A key objective when designing layouts for deep gold mines is to minimise “excessive” stress concentrations. This is currently achieved by elastic numerical modelling of the layouts and using historic design criteria such as average pillar stress and energy release rate. These two criteria are imperfect as they do not consider the extensive stressrelated fracturing of the rock mass that is ubiquitous in the deep gold mines. Other forms of inelastic behaviour, such as total closure, cannot adequately be considered when using these criteria. As many of the older mines exploit remnants, the question should be asked to what extent these criteria are valid in older mines and remnant areas, and if they are not, what alternative method should be used to estimate the stress distribution and associated hazard. A very important component of the planned work is the development of enhanced design criteria and appropriate numerical tools that can be used to assist with the layout design of these deep gold mines.
The following publications emanated from the work conducted in this Research Chair:
• Jooste, Y & Malan, DF. 2020. The need for improved layout design criteria for deep tabular stopes. Journal of the South
African Institute of Mining and Metallurgy, 120(1): 23–32. • Couto, PM & Malan, DF. 2020. Production rates versus seismic response in deep-level mining (accepted for the proposed International Society for Rock Mechanics (ISRM) International Symposium, Eurock 2020 – Hard Rock Engineering, which was to be held in Trondheim, Norway, in October 2020 (but cancelled due to the COVID-19 pandemic)

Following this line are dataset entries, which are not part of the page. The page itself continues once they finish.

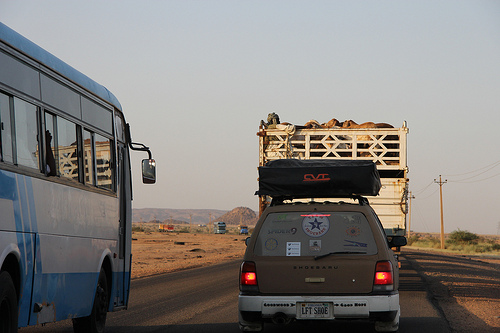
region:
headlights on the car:
[376, 260, 391, 288]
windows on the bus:
[3, 118, 111, 183]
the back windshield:
[270, 216, 372, 254]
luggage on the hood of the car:
[259, 159, 377, 194]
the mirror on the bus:
[140, 155, 157, 182]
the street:
[167, 273, 227, 323]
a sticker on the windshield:
[300, 213, 331, 236]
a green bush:
[444, 225, 475, 244]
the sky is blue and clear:
[140, 29, 284, 107]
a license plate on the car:
[297, 301, 332, 317]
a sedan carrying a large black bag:
[241, 157, 399, 331]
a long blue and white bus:
[0, 21, 156, 326]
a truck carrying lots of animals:
[260, 112, 408, 233]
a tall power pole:
[434, 175, 446, 251]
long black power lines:
[439, 165, 499, 185]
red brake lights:
[373, 260, 393, 295]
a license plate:
[297, 300, 332, 318]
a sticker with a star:
[301, 214, 331, 236]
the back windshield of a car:
[257, 210, 377, 258]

The following progress reports were also published during the period under review:
• Automated determination of remnant and crush pillar extraction sequence (20 February 2020) • Test of a proposed numerical model for pillar edge spalling (18 May 2020) • Effect of interface slip and pillar modulus on pillar loading stress distribution (18 July 2020) • Use of stored kernel tables for the efficient solution of tabular mining problems (24 August 2020) • Total closure and back-area stress (9 October 2020)

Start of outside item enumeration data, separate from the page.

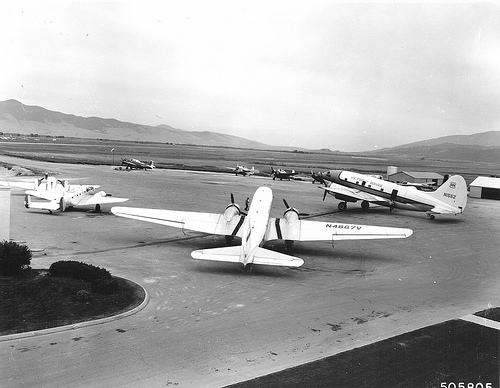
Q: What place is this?
A: It is an airport.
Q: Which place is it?
A: It is an airport.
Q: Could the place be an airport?
A: Yes, it is an airport.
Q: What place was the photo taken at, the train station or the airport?
A: It was taken at the airport.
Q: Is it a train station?
A: No, it is an airport.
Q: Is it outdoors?
A: Yes, it is outdoors.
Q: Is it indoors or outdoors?
A: It is outdoors.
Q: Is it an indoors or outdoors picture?
A: It is outdoors.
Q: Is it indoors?
A: No, it is outdoors.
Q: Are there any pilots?
A: No, there are no pilots.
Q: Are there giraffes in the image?
A: No, there are no giraffes.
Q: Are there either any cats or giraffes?
A: No, there are no giraffes or cats.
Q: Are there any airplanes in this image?
A: Yes, there is an airplane.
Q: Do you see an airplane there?
A: Yes, there is an airplane.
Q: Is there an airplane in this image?
A: Yes, there is an airplane.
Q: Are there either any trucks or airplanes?
A: Yes, there is an airplane.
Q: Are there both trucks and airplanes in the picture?
A: No, there is an airplane but no trucks.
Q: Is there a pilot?
A: No, there are no pilots.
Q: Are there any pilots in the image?
A: No, there are no pilots.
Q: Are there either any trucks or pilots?
A: No, there are no pilots or trucks.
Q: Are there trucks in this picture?
A: No, there are no trucks.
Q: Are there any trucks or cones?
A: No, there are no trucks or cones.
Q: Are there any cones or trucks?
A: No, there are no trucks or cones.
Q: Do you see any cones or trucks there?
A: No, there are no trucks or cones.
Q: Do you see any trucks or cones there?
A: No, there are no trucks or cones.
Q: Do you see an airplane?
A: Yes, there is an airplane.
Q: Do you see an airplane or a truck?
A: Yes, there is an airplane.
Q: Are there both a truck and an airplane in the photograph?
A: No, there is an airplane but no trucks.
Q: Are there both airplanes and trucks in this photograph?
A: No, there is an airplane but no trucks.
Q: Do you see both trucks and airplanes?
A: No, there is an airplane but no trucks.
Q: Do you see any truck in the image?
A: No, there are no trucks.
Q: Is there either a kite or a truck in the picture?
A: No, there are no trucks or kites.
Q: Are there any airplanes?
A: Yes, there is an airplane.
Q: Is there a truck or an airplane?
A: Yes, there is an airplane.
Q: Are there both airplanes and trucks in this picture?
A: No, there is an airplane but no trucks.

Prof Francois Malan and Prof John Napier play a key role in the research conducted in this Research Chair. The financial assistance of Harmony Gold contributes to the outputs of one PhD candidate (Yolande Jooste), and two full-time master’s students (Danél Wessels and Mesuli Mahlangu).
Chairholder: Prof William Spiteri
The AEL Chair for Innovative Rock-breaking Technology was established in the Department of Mining Engineering in 2018. Its purpose was to channel AEL Intelligent Blasting support into new technologies that would synergistically benefit AEL, as well as the Department of Mining Engineering’s research capabilities. This was also the first time that the Department had partnered with another engineering department at the University (the Department of Electrical, Electronic and Computer Engineering).
In addition to enhancing the AEL brand within the University, the Chair allowed AEL to exploit the Department’s virtual reality (VR) and augmented reality (AR) expertise and facilities to further strengthen AEL’s market and technology leadership position. These visual technologies can be applied advantageously in several areas, such as the training of AEL’s personnel and other stakeholders, and the 3D scanning of mining environments that would allow analysis and visualisation in an immersive, virtual setting.
During the period under review, the Chair supported ground-breaking projects that would resolve pressing issues within the mining industry. It focused on three projects, in particular:
• The development of a quantitative measuring technique to physically capture and study the in-flight motion of flyrock so as to improve on predictive models and better understand the causative factors • The application of VR technology to enhance the learning process of AEL’s personnel and related stakeholders. The assembly and operation of the Detnet electronic detonator system and components was selected as an initial pilot project. The gamebased programmes would allow problem scenarios to be interactively solved and the trainees’ performance evaluated. • The development of techniques to convert visual data (such as video footage obtained by a drone flying over an open-pit mine) into 3D VR and AR images. This work is being carried out by the Department of Electrical, Electronic and Computer Engineering under the auspices of the Chair.